**What is required:**
Every record is to be printed exactly as written; pictures are to be omitted.

**The records:**
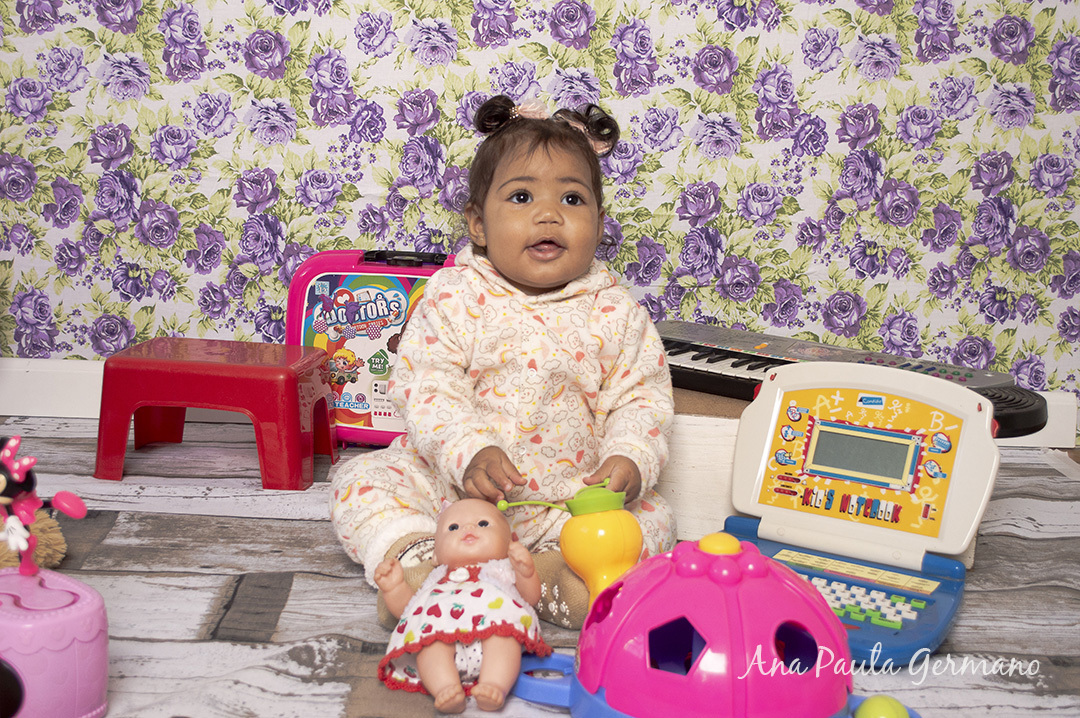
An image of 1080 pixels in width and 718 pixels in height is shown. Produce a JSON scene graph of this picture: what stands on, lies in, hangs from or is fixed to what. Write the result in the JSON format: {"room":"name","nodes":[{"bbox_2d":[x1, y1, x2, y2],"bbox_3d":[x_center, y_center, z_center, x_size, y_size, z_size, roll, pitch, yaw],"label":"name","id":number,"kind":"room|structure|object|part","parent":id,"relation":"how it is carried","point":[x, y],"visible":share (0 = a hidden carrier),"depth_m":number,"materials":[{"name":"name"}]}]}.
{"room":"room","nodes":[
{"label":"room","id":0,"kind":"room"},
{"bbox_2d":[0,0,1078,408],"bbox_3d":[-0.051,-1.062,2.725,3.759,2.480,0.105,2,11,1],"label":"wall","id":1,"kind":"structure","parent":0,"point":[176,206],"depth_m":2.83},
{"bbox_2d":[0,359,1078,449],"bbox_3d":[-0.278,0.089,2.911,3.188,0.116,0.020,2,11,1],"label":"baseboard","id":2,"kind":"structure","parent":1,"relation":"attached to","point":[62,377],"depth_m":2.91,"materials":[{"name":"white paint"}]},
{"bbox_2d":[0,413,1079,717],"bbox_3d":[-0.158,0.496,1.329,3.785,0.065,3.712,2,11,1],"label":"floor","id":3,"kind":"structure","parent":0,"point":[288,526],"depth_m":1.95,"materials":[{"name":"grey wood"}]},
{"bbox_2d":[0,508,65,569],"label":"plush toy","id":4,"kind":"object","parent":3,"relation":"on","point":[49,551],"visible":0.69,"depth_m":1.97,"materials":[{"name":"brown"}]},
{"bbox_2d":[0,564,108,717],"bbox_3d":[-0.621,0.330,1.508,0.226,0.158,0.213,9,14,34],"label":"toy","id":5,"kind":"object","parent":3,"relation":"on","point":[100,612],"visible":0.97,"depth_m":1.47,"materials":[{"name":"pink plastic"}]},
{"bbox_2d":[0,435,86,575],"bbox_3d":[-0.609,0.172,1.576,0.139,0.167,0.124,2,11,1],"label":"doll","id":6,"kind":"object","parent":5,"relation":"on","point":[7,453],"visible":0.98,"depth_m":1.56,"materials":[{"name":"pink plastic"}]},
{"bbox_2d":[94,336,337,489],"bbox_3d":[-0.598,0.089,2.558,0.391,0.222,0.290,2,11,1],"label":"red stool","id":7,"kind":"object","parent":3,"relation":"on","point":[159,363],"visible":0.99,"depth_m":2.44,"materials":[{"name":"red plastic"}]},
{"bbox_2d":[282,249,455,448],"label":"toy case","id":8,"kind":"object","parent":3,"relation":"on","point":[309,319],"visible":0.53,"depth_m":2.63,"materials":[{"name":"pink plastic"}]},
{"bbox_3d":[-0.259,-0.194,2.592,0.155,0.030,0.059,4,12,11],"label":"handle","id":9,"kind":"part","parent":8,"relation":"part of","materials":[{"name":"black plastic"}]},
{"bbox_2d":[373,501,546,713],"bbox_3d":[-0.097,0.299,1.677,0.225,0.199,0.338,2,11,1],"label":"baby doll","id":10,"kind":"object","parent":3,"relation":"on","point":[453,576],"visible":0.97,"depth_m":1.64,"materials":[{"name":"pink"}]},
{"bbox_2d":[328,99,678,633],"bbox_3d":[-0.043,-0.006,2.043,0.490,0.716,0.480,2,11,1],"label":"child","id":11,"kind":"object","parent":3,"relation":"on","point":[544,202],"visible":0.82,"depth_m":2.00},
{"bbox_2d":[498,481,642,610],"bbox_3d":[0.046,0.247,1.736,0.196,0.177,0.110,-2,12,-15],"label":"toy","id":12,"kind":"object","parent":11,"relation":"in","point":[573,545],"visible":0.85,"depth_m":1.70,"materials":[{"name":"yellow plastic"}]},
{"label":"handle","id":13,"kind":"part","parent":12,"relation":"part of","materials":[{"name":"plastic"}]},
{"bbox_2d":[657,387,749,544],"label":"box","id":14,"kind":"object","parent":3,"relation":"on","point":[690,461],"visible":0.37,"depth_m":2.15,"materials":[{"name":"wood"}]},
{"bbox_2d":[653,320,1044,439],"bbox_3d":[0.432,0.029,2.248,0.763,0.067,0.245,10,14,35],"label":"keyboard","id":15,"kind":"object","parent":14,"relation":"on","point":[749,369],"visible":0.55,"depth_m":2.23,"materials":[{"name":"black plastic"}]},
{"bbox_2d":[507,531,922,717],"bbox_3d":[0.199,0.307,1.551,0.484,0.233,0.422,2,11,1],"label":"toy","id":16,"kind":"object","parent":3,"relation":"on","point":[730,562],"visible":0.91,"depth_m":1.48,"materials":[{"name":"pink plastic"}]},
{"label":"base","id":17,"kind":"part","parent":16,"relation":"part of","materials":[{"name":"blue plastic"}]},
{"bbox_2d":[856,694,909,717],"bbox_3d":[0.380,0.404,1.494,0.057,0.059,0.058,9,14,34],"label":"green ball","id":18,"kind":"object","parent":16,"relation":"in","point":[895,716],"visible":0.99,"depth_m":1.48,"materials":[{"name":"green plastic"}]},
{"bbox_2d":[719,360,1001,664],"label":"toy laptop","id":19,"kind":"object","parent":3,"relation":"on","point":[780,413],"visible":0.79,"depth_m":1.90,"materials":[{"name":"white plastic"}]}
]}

**Exercise response:**
An image of 1080 pixels in width and 718 pixels in height is shown. Produce a JSON scene graph of this picture: what stands on, lies in, hangs from or is fixed to what. Write the result in the JSON format: {"room":"name","nodes":[{"bbox_2d":[x1, y1, x2, y2],"bbox_3d":[x_center, y_center, z_center, x_size, y_size, z_size, roll, pitch, yaw],"label":"name","id":number,"kind":"room|structure|object|part","parent":id,"relation":"how it is carried","point":[x, y],"visible":share (0 = a hidden carrier),"depth_m":number,"materials":[{"name":"name"}]}]}.
{"room":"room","nodes":[
{"label":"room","id":0,"kind":"room"},
{"bbox_2d":[0,0,1078,408],"bbox_3d":[-0.051,-1.062,2.725,3.759,2.480,0.105,2,11,1],"label":"wall","id":1,"kind":"structure","parent":0,"point":[176,206],"depth_m":2.83},
{"bbox_2d":[0,359,1078,449],"bbox_3d":[-0.278,0.089,2.911,3.188,0.116,0.020,2,11,1],"label":"baseboard","id":2,"kind":"structure","parent":1,"relation":"attached to","point":[62,377],"depth_m":2.91,"materials":[{"name":"white paint"}]},
{"bbox_2d":[0,413,1079,717],"bbox_3d":[-0.158,0.496,1.329,3.785,0.065,3.712,2,11,1],"label":"floor","id":3,"kind":"structure","parent":0,"point":[288,526],"depth_m":1.95,"materials":[{"name":"grey wood"}]},
{"bbox_2d":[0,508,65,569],"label":"plush toy","id":4,"kind":"object","parent":3,"relation":"on","point":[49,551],"visible":0.69,"depth_m":1.97,"materials":[{"name":"brown"}]},
{"bbox_2d":[0,564,108,717],"bbox_3d":[-0.621,0.330,1.508,0.226,0.158,0.213,9,14,34],"label":"toy","id":5,"kind":"object","parent":3,"relation":"on","point":[100,612],"visible":0.97,"depth_m":1.47,"materials":[{"name":"pink plastic"}]},
{"bbox_2d":[0,435,86,575],"bbox_3d":[-0.609,0.172,1.576,0.139,0.167,0.124,2,11,1],"label":"doll","id":6,"kind":"object","parent":5,"relation":"on","point":[7,453],"visible":0.98,"depth_m":1.56,"materials":[{"name":"pink plastic"}]},
{"bbox_2d":[94,336,337,489],"bbox_3d":[-0.598,0.089,2.558,0.391,0.222,0.290,2,11,1],"label":"red stool","id":7,"kind":"object","parent":3,"relation":"on","point":[159,363],"visible":0.99,"depth_m":2.44,"materials":[{"name":"red plastic"}]},
{"bbox_2d":[282,249,455,448],"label":"toy case","id":8,"kind":"object","parent":3,"relation":"on","point":[309,319],"visible":0.53,"depth_m":2.63,"materials":[{"name":"pink plastic"}]},
{"bbox_3d":[-0.259,-0.194,2.592,0.155,0.030,0.059,4,12,11],"label":"handle","id":9,"kind":"part","parent":8,"relation":"part of","materials":[{"name":"black plastic"}]},
{"bbox_2d":[373,501,546,713],"bbox_3d":[-0.097,0.299,1.677,0.225,0.199,0.338,2,11,1],"label":"baby doll","id":10,"kind":"object","parent":3,"relation":"on","point":[453,576],"visible":0.97,"depth_m":1.64,"materials":[{"name":"pink"}]},
{"bbox_2d":[328,99,678,633],"bbox_3d":[-0.043,-0.006,2.043,0.490,0.716,0.480,2,11,1],"label":"child","id":11,"kind":"object","parent":3,"relation":"on","point":[544,202],"visible":0.82,"depth_m":2.00},
{"bbox_2d":[498,481,642,610],"bbox_3d":[0.046,0.247,1.736,0.196,0.177,0.110,-2,12,-15],"label":"toy","id":12,"kind":"object","parent":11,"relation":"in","point":[573,545],"visible":0.85,"depth_m":1.70,"materials":[{"name":"yellow plastic"}]},
{"label":"handle","id":13,"kind":"part","parent":12,"relation":"part of","materials":[{"name":"plastic"}]},
{"bbox_2d":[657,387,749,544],"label":"box","id":14,"kind":"object","parent":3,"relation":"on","point":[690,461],"visible":0.37,"depth_m":2.15,"materials":[{"name":"wood"}]},
{"bbox_2d":[653,320,1044,439],"bbox_3d":[0.432,0.029,2.248,0.763,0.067,0.245,10,14,35],"label":"keyboard","id":15,"kind":"object","parent":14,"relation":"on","point":[749,369],"visible":0.55,"depth_m":2.23,"materials":[{"name":"black plastic"}]},
{"bbox_2d":[507,531,922,717],"bbox_3d":[0.199,0.307,1.551,0.484,0.233,0.422,2,11,1],"label":"toy","id":16,"kind":"object","parent":3,"relation":"on","point":[730,562],"visible":0.91,"depth_m":1.48,"materials":[{"name":"pink plastic"}]},
{"label":"base","id":17,"kind":"part","parent":16,"relation":"part of","materials":[{"name":"blue plastic"}]},
{"bbox_2d":[856,694,909,717],"bbox_3d":[0.380,0.404,1.494,0.057,0.059,0.058,9,14,34],"label":"green ball","id":18,"kind":"object","parent":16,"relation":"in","point":[895,716],"visible":0.99,"depth_m":1.48,"materials":[{"name":"green plastic"}]},
{"bbox_2d":[719,360,1001,664],"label":"toy laptop","id":19,"kind":"object","parent":3,"relation":"on","point":[780,413],"visible":0.79,"depth_m":1.90,"materials":[{"name":"white plastic"}]}
]}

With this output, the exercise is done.